Differentially Private Non Parametric Copulas: Generating synthetic data with non parametric copulas under privacy guarantees
This work addresses privacy concerns in synthetic data generation for mixed tabular databases, representing an incremental improvement over existing methods.
The paper tackled the problem of generating synthetic data with privacy guarantees by enhancing a non-parametric copula model with differential privacy, resulting in DPNPC outperforming other models in preserving multivariate dependencies and reducing training times for small ε values.

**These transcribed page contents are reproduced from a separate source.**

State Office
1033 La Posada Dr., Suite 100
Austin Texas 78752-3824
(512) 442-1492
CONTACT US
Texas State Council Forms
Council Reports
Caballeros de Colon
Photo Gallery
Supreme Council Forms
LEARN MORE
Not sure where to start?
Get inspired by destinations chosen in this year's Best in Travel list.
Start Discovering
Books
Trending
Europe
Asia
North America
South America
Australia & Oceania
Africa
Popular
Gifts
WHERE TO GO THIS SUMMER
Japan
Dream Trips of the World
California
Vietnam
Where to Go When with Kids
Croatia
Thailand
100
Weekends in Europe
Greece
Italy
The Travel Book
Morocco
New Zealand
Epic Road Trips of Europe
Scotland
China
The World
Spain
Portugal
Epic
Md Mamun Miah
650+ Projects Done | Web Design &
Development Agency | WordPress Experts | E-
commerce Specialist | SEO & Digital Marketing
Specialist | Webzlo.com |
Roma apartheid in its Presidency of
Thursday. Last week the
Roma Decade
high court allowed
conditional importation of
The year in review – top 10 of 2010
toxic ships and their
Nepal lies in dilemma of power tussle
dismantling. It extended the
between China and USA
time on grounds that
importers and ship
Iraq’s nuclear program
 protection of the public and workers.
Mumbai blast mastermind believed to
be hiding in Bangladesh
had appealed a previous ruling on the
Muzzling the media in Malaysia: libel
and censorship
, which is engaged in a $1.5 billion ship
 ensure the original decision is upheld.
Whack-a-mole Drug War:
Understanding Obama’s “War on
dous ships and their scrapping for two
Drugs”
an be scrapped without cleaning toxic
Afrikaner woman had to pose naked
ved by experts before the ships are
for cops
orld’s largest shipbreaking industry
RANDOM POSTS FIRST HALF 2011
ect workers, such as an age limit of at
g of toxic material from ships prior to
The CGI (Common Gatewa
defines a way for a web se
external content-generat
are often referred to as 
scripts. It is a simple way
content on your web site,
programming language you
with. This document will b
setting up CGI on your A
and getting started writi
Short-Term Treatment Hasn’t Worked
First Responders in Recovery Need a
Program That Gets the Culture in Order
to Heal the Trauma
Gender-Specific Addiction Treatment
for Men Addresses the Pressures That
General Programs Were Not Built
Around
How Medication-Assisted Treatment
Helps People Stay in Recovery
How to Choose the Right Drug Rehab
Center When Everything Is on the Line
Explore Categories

Creation of synthetic data models has represented a significant advancement across diverse scientific fields, but this technology also brings important privacy considerations for users. This work focuses on enhancing a non-parametric copula-based synthetic data generation model, DPNPC, by incorporating Differential Privacy through an Enhanced Fourier Perturbation method. The model generates synthetic data for mixed tabular databases while preserving privacy. We compare DPNPC with three other models (PrivBayes, DP-Copula, and DP-Histogram) across three public datasets, evaluating privacy, utility, and execution time. DPNPC outperforms others in modeling multivariate dependencies, maintaining privacy for small $ε$ values, and reducing training times. However, limitations include the need to assess the model's performance with different encoding methods and consider additional privacy attacks. Future research should address these areas to enhance privacy-preserving synthetic data generation.